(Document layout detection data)
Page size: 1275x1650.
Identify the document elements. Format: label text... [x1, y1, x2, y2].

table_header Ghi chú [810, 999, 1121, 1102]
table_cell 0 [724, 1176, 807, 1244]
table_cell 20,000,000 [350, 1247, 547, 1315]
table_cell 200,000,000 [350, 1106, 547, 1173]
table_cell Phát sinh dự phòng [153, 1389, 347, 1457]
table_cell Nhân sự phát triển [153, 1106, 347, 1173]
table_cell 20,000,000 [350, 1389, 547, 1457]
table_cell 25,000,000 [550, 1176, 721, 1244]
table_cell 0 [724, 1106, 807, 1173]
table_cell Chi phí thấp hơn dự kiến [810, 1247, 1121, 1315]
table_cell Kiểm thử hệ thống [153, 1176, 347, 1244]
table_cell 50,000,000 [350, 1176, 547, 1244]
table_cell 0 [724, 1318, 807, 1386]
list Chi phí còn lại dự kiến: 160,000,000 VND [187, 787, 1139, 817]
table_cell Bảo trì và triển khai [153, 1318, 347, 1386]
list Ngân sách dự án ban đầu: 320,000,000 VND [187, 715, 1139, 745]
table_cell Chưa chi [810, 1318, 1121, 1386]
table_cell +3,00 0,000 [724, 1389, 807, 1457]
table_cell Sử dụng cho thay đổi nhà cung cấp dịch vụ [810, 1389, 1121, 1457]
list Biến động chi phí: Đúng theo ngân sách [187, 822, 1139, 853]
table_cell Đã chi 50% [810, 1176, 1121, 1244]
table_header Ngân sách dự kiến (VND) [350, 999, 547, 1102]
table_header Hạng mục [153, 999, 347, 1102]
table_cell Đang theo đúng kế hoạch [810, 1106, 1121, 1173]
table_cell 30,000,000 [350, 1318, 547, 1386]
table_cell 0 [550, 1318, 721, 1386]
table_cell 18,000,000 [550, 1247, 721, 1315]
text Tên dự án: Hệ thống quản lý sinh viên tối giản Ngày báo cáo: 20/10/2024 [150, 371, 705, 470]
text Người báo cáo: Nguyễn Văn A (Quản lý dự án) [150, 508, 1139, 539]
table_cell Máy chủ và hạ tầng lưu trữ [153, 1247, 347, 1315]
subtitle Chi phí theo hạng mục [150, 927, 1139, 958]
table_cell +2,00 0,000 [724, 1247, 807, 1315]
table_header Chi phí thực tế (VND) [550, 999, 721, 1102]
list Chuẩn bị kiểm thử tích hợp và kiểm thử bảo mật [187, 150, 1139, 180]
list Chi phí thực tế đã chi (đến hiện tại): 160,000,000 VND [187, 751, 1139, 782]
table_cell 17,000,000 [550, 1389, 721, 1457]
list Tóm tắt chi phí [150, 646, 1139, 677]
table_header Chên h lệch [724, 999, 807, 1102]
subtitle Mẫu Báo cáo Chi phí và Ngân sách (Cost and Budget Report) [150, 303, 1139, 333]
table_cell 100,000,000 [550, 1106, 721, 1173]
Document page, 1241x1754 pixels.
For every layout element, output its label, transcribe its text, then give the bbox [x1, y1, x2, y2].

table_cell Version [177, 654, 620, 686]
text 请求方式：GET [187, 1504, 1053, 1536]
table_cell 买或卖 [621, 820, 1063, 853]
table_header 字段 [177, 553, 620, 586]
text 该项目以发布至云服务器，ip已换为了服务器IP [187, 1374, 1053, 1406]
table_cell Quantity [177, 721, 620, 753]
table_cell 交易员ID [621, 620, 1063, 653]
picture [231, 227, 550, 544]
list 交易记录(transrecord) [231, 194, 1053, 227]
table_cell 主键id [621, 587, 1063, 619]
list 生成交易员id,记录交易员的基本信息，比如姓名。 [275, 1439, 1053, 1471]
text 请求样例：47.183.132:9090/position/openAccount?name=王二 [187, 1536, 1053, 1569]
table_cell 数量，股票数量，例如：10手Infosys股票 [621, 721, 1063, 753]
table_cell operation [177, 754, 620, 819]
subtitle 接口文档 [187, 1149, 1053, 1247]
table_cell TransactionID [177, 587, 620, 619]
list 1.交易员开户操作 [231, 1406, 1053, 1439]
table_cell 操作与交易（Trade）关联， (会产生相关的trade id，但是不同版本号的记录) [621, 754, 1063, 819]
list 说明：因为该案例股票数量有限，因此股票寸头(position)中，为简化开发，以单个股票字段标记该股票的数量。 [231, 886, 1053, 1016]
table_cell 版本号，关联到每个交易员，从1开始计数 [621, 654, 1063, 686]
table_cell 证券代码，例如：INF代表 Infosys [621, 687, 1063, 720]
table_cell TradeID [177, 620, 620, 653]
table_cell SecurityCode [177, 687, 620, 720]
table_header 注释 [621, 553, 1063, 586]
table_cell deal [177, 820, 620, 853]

### Aim of the exercise
Look through the records and copy down every line that holds "thống".

### Result of this exercise
table_cell Kiểm thử hệ thống [153, 1176, 347, 1244]
text Tên dự án: Hệ thống quản lý sinh viên tối giản Ngày báo cáo: 20/10/2024 [150, 371, 705, 470]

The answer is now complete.